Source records
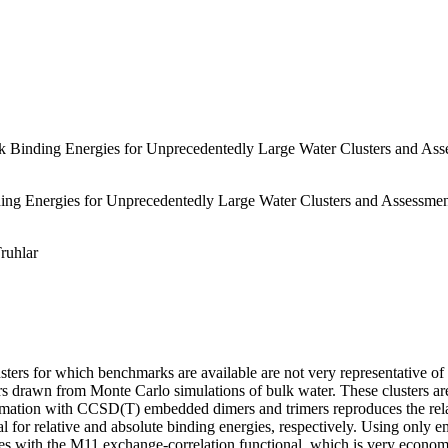
Binding Energies for Unprecedentedly Large Water Clusters and Asse
g Energies for Unprecedentedly Large Water Clusters and Assessment
Truhlar
lusters for which benchmarks are available are not very representative o
rs drawn from Monte Carlo simulations of bulk water. These clusters ar
mation with CCSD(T) embedded dimers and trimers reproduces the relati
 for relative and absolute binding energies, respectively. Using only 
s with the M11 exchange-correlation functional, which is very economic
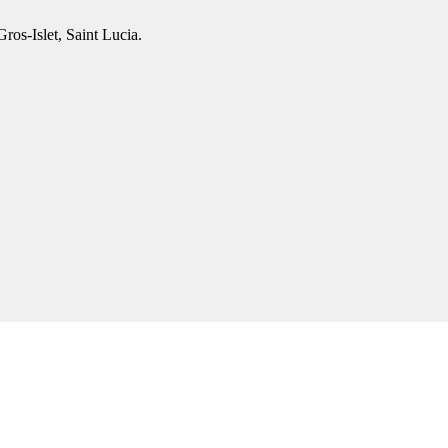
os-Islet, Saint Lucia.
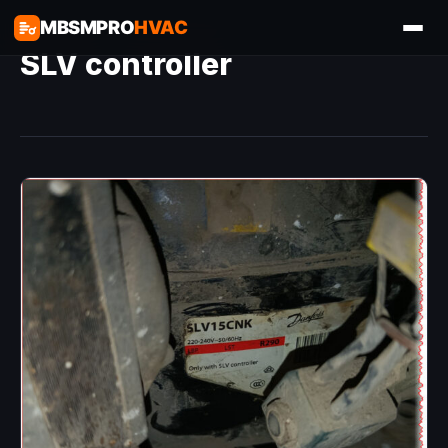
MBSMPRO
HVAC
SLV controller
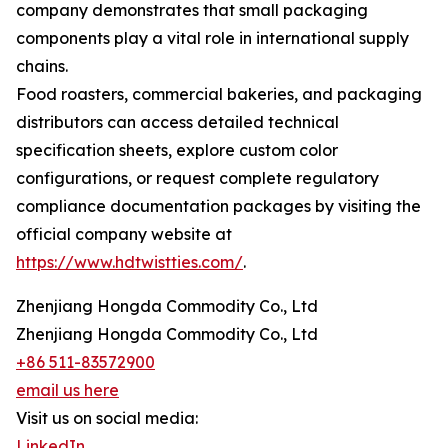
company demonstrates that small packaging
components play a vital role in international supply
chains.
Food roasters, commercial bakeries, and packaging
distributors can access detailed technical
specification sheets, explore custom color
configurations, or request complete regulatory
compliance documentation packages by visiting the
official company website at
https://www.hdtwistties.com/
.
Zhenjiang Hongda Commodity Co., Ltd
Zhenjiang Hongda Commodity Co., Ltd
+86 511-83572900
email us here
Visit us on social media:
LinkedIn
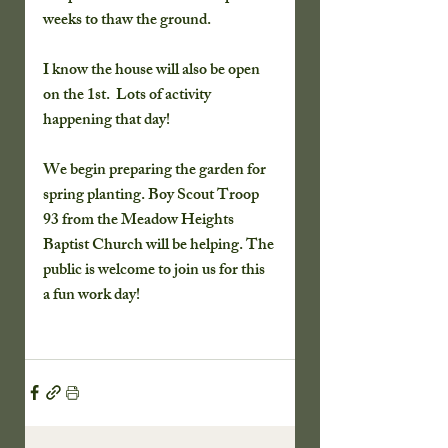
weeks to thaw the ground.  
I know the house will also be open 
on the 1st.  Lots of activity 
happening that day!
We begin preparing the garden for 
spring planting. Boy Scout Troop 
93 from the Meadow Heights 
Baptist Church will be helping. The 
public is welcome to join us for this 
a fun work day!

What is required: Copy out all the data above exactly, pictures excluded.

Task answer:
Binding Energies for Unprecedentedly Large Water Clusters and Asse
g Energies for Unprecedentedly Large Water Clusters and Assessment
Truhlar
lusters for which benchmarks are available are not very representative o
rs drawn from Monte Carlo simulations of bulk water. These clusters ar
mation with CCSD(T) embedded dimers and trimers reproduces the relati
 for relative and absolute binding energies, respectively. Using only 
s with the M11 exchange-correlation functional, which is very economic
os-Islet, Saint Lucia.
MBSMPRO
HVAC
SLV controller
company demonstrates that small packaging
components play a vital role in international supply
chains.
Food roasters, commercial bakeries, and packaging
distributors can access detailed technical
specification sheets, explore custom color
configurations, or request complete regulatory
compliance documentation packages by visiting the
official company website at
https://www.hdtwistties.com/
.
Zhenjiang Hongda Commodity Co., Ltd
Zhenjiang Hongda Commodity Co., Ltd
+86 511-83572900
email us here
Visit us on social media:
LinkedIn
weeks to thaw the ground.  
I know the house will also be open 
on the 1st.  Lots of activity 
happening that day!
We begin preparing the garden for 
spring planting. Boy Scout Troop 
93 from the Meadow Heights 
Baptist Church will be helping. The 
public is welcome to join us for this 
a fun work day!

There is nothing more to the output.